- Born: Mitchell T. Gibbs April 13, 1963 (age 63) Norwich, New York
- Retired: 2021
- Debut season: 1980

Modified racing career
- Years active: 1983-2021
- Car number: 2g, 7
- Championships: 14
- Wins: 179

Previous series
- 1981-1982 Wins 1980: Late model 10 Street stock

Championship titles
- 2005, 2006 Race of Champions Dirt Modified Tour

= Mitch Gibbs =

American Dirt Modified racing driver (born 1963)

Mitch Gibbs (April 13, 1963) is a retired American Dirt Modified racing driver, credited with 179 career wins at 15 tracks in the Mid-Atlantic (United States).

==Racing career==
Gibbs began his racing career in 1980 in a street stock at Brookfield Speedway in New York. The next year he took over his father's late model, and then moved to the modified class in 1983, winning the 320-track championship the next year at Fonda Speedway, New York . Gibbs claimed additional track championships at Afton Speedway, Five Mile Point Speedway in Kirkwood, Fulton Speedway, Thunder Mountain Speedway in Center Lisle, and Utica-Rome Speedway, all in New York.

» **PROBLEMS AND TASKS**:
1) Duplicate part of the Mitch Gibbs article word for word, beginning at "American Dirt Modified racing driver (born" and stopping after "Mid-Atlantic (United States).".
2) Pick up the article on Mitch Gibbs after its final sentence and keep writing it.

(Saved data entries)
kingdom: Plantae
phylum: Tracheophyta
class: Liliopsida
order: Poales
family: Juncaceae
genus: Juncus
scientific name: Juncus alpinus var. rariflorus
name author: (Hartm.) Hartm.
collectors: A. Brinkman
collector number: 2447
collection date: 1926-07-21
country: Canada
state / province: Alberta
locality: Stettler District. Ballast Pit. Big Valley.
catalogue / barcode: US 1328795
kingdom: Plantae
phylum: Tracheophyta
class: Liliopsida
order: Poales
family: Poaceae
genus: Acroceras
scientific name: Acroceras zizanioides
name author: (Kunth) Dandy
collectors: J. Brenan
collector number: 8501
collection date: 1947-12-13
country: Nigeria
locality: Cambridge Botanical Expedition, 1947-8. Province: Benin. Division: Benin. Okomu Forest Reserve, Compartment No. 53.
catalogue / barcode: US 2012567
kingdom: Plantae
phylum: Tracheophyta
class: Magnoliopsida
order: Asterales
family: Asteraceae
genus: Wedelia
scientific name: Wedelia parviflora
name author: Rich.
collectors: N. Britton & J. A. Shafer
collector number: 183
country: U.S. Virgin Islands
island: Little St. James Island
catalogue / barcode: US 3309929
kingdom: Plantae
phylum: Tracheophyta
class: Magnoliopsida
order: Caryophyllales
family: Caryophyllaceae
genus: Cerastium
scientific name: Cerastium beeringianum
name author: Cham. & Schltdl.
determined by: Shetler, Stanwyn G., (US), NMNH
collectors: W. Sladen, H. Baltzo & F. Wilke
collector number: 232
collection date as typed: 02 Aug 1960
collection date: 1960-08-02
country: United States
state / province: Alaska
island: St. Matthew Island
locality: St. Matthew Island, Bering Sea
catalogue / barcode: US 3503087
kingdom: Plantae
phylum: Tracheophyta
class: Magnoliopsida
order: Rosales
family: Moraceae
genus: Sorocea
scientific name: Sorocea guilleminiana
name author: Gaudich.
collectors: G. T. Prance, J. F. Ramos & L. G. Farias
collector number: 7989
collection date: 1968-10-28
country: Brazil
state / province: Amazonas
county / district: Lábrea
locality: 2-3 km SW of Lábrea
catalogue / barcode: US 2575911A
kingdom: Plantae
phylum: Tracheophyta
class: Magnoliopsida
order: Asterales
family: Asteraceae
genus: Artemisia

» **LIST OF ANSWERS**:
1)
American Dirt Modified racing driver (born 1963)

Mitch Gibbs (April 13, 1963) is a retired American Dirt Modified racing driver, credited with 179 career wins at 15 tracks in the Mid-Atlantic (United States).

2)
Other New York venues where Gibbs competed successfully include. Brewerton Speedway, Canandaigua Speedway, Orange County Fair Speedway, Rolling Wheels Raceway in Elbridge, the Syracuse Mile, and the Weedsport Speedway. He also made appearances at Hagerstown Speedway, Maryland, and Penn Can Speedway in Susquehanna, Pennsylvania.

Gibbs was inducted into the New York State Stock Car Association Hall of Fame in 2024, and two years later into the Northeast Dirt Modified Hall of Fame.